Le mode impératif «laissez rouler», «laissez-la s’apaiser» montre que le poète est en situation de requête. Ces impératifs formulent une prière qui laisse deviner un rejet voire une violence potentielle.

L’évocation des «derniers baisers» au v.10 est également polysémique. L’adjectif «derniers» peut avoir un aspect inachevé (et signifier «récents») ou un aspect achevé (et signifier «il n’y en aura plus») suggérant alors une rupture.

Le poème partait de la fusion de deux cœurs mais le lecteur voit les deux amants s’éloigner progressivement l’un de l’autre.

Au vers final, le verbe «reposer» à la forme intransitive désigne le fait de rester étendu et immobile mais s’emploie aussi pour désigner un cadavre gisant. Ainsi, on pourrait lire ce poème comme une épitaphe célébrant sur un ton élégiaque les amours mortes (l’épitaphe est l’inscription funéraire placée sur la pierre tombale).

Le sentiment d’échec ou de manque transparaît également dans la forme même du poème.

Le poème commence en effet comme un sonnet en rimes croisées, mais la troisième strophe est un quatrain comme si le poète ne parvenait pas à achever le sonnet, forme lyrique par excellence de la poésie classique (le sonnet est en effet constitué de deux quatrains et deux tercets). La forme du poète suggère donc un amour imparfait ou inachevé.

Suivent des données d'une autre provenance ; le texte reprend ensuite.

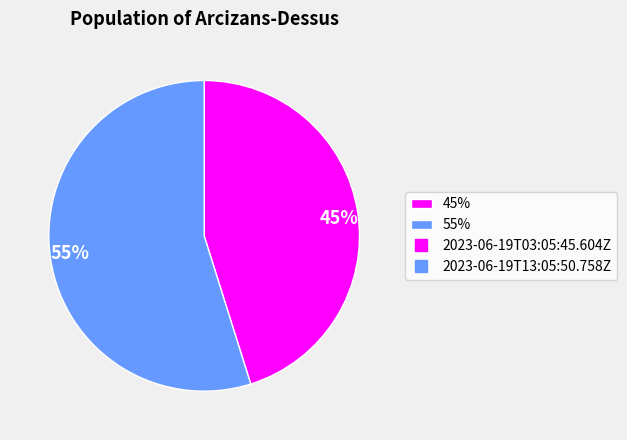

Combined, do 45% and 55% account for over 50%?

Yes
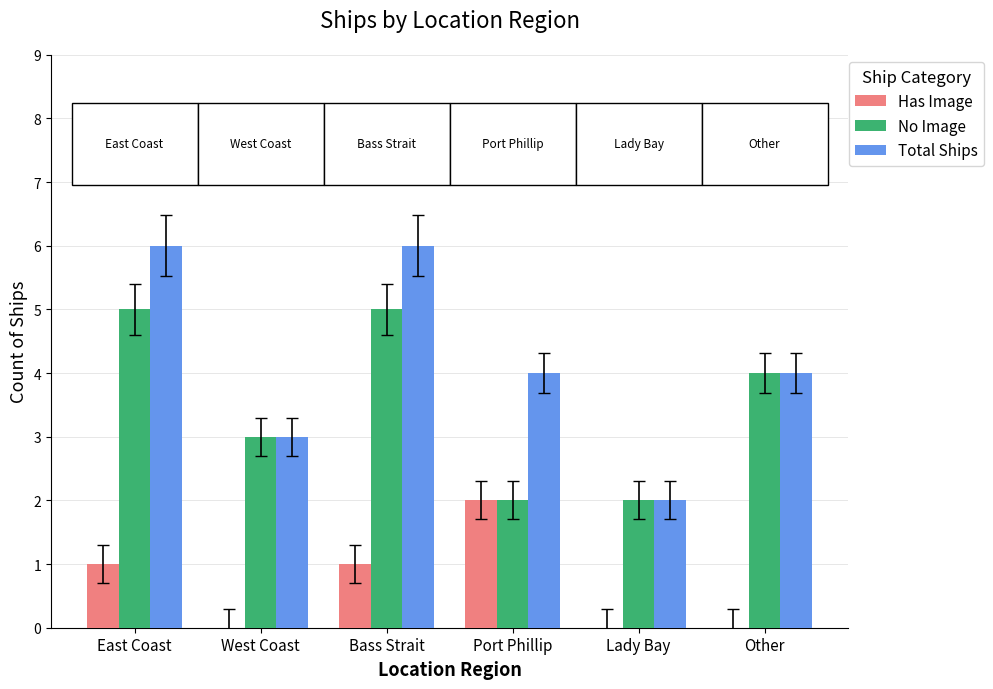

What is the greatest value displayed?

6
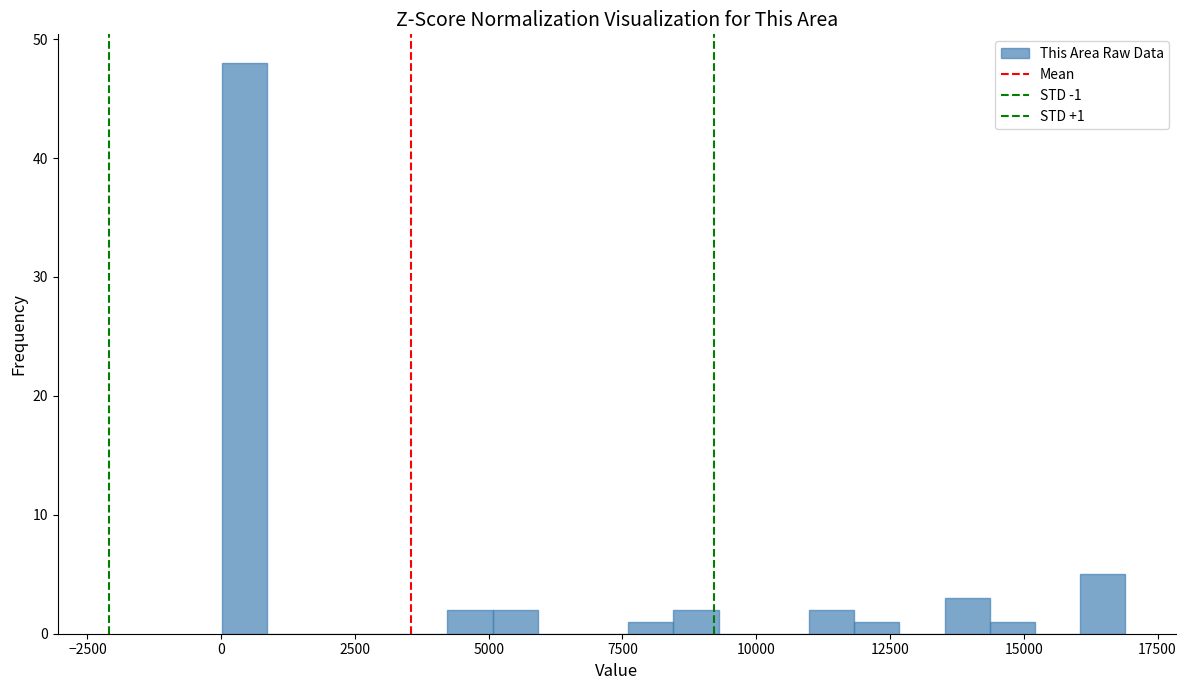

Around what value on the x-axis is the tallest bar? Give the approximate position of its centre, as read against the axis.

500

Verlaine met son amour passé en musique, sans doute pour conjurer la souffrance.

Ainsi, les effets de rime internetoute sonore encore de vos derniers baisers») suggèrent le calme et l’apaisement de la musique poétique qui conjure la souffrance amoureuse.

L’allitération en «p» donne un final harmonieux à ce poème, faisant presque entendre le bruit d’un tambour, et reproduisent les sensations auditives des baisers évoqués:

«Laissez-là s’apaiser de la bonne tempête
Et que je dorme un peu puisque vous reposez.
»

Green, Verlaine, conclusion

Paul Verlaine compose avec «Green» un poème ambigu qui célèbre la femme aimée mais dit aussi la disparition douloureuse de cet amour.

Si les mots, fondamentalement équivoques, disent la douleur de la séparation, Verlaine conjure ces amours mortes par l’esthétique en créant un poème musical.

On comprend ainsi pourquoi ce poème a été mis en musique par les artistes comme Claude Debussy, Reynaldo Hahn, Gabriel Faure ou encore Léo Ferre.